Share via


Diacritics

Note

Indexing Service is no longer supported as of Windows XP and is unavailable for use as of Windows 8. Instead, use Windows Search for client side search and Microsoft Search Server Express for server side search.

 

Diacritics are marks added to a letter or phoneme to indicate a special phonetic value. Diacritics can distinguish words that are otherwise graphically identical—for example, "resume" and "résumé" in English. However, saving diacritics to the index increases the number of unique word keys in the index, which has a negative affect on query performance. If diacritics are used only minimally in a language, the word breaker for that language should remove them during both index creation and querying. For example, the English word breaker generates "resume" when processing "résumé," causing only minimal impact on the relevance of the query results.
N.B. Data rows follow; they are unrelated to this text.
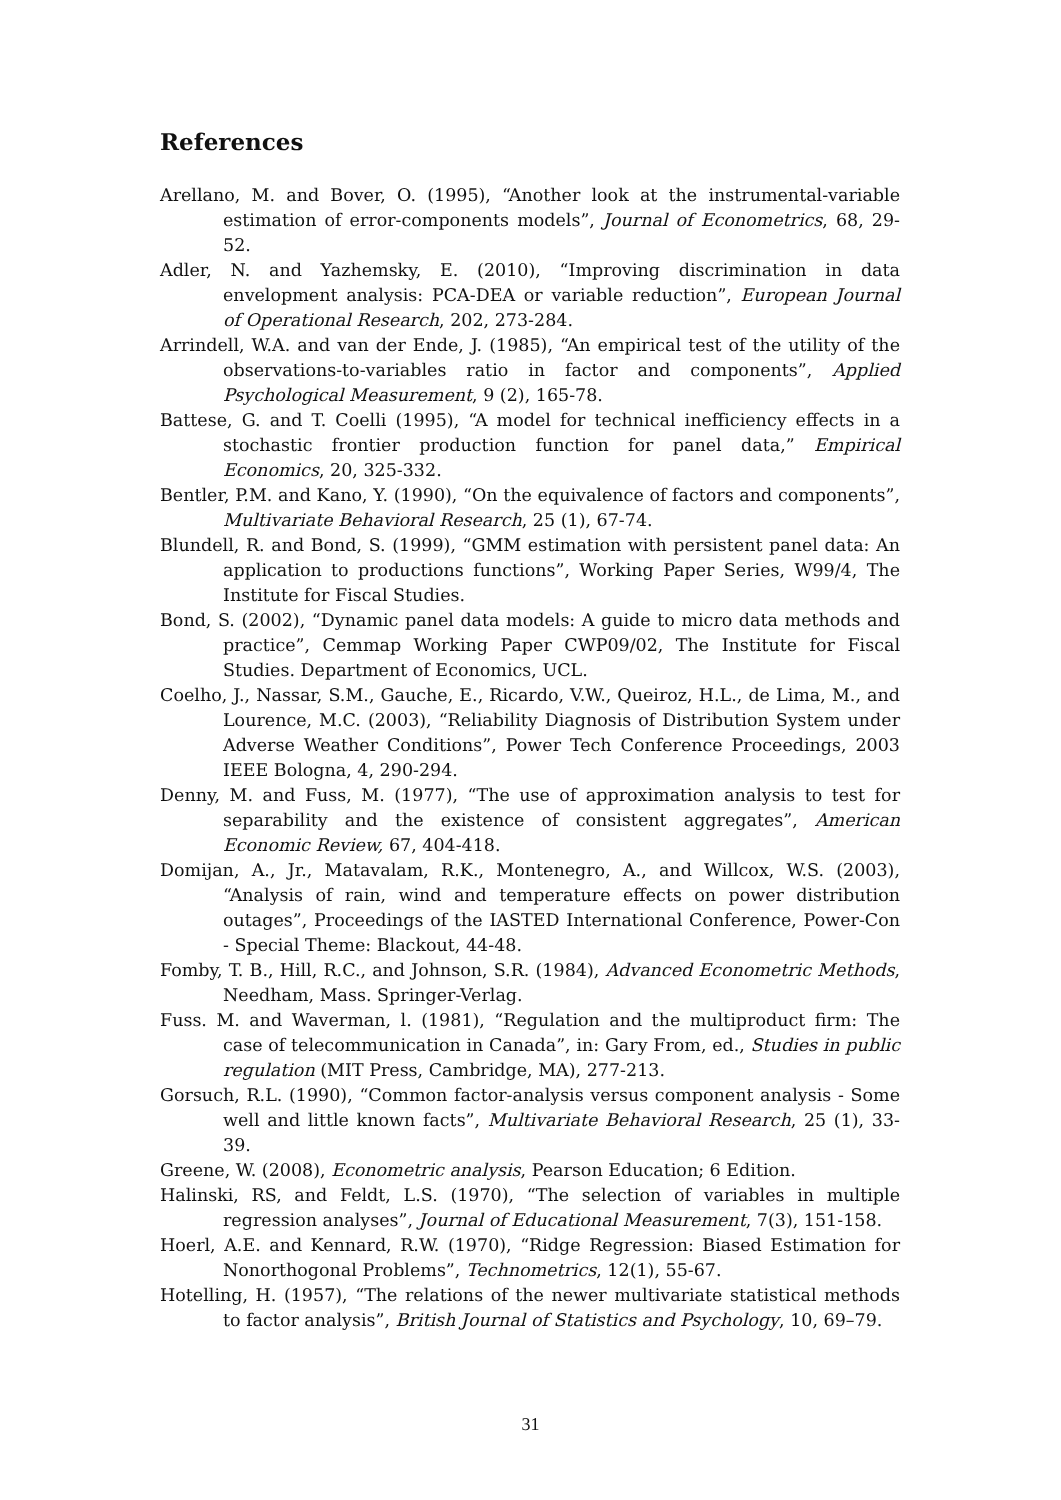References
Arellano, M. and Bover, O. (1995), “Another look at the instrumental-variable estimation of error-components models”, Journal of Econometrics, 68, 29-52.
Adler, N. and Yazhemsky, E. (2010), “Improving discrimination in data envelopment analysis: PCA-DEA or variable reduction”, European Journal of Operational Research, 202, 273-284.
Arrindell, W.A. and van der Ende, J. (1985), “An empirical test of the utility of the observations-to-variables ratio in factor and components”, Applied Psychological Measurement, 9 (2), 165-78.
Battese, G. and T. Coelli (1995), “A model for technical inefficiency effects in a stochastic frontier production function for panel data,” Empirical Economics, 20, 325-332.
Bentler, P.M. and Kano, Y. (1990), “On the equivalence of factors and components”, Multivariate Behavioral Research, 25 (1), 67-74.
Blundell, R. and Bond, S. (1999), “GMM estimation with persistent panel data: An application to productions functions”, Working Paper Series, W99/4, The Institute for Fiscal Studies.
Bond, S. (2002), “Dynamic panel data models: A guide to micro data methods and practice”, Cemmap Working Paper CWP09/02, The Institute for Fiscal Studies. Department of Economics, UCL.
Coelho, J., Nassar, S.M., Gauche, E., Ricardo, V.W., Queiroz, H.L., de Lima, M., and Lourence, M.C. (2003), “Reliability Diagnosis of Distribution System under Adverse Weather Conditions”, Power Tech Conference Proceedings, 2003 IEEE Bologna, 4, 290-294.
Denny, M. and Fuss, M. (1977), “The use of approximation analysis to test for separability and the existence of consistent aggregates”, American Economic Review, 67, 404-418.
Domijan, A., Jr., Matavalam, R.K., Montenegro, A., and Willcox, W.S. (2003), “Analysis of rain, wind and temperature effects on power distribution outages”, Proceedings of the IASTED International Conference, Power-Con - Special Theme: Blackout, 44-48.
Fomby, T. B., Hill, R.C., and Johnson, S.R. (1984), Advanced Econometric Methods, Needham, Mass. Springer-Verlag.
Fuss. M. and Waverman, l. (1981), “Regulation and the multiproduct firm: The case of telecommunication in Canada”, in: Gary From, ed., Studies in public regulation (MIT Press, Cambridge, MA), 277-213.
Gorsuch, R.L. (1990), “Common factor-analysis versus component analysis - Some well and little known facts”, Multivariate Behavioral Research, 25 (1), 33-39.
Greene, W. (2008), Econometric analysis, Pearson Education; 6 Edition.
Halinski, RS, and Feldt, L.S. (1970), “The selection of variables in multiple regression analyses”, Journal of Educational Measurement, 7(3), 151-158.
Hoerl, A.E. and Kennard, R.W. (1970), “Ridge Regression: Biased Estimation for Nonorthogonal Problems”, Technometrics, 12(1), 55-67.
Hotelling, H. (1957), “The relations of the newer multivariate statistical methods to factor analysis”, British Journal of Statistics and Psychology, 10, 69–79.
31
Some languages, such as German, have alternative spellings for words that contain diacritical markings. For example, "ö" can be represented as "oe," and "ü" can be represented as "ue." During index creation, the word breaker generates the word as it appears in the source text. For example, "über" is stored as "über" in the index. When you create a word breaker, it is recommended that at query time, you ensure that the word breaker generates the alternate spellings "über" and "ueber." The word breaker must employ language heuristics to determine whether to perform the inverse action. In this example, the word breaker determines whether to generate "ü" when it encounters "ue."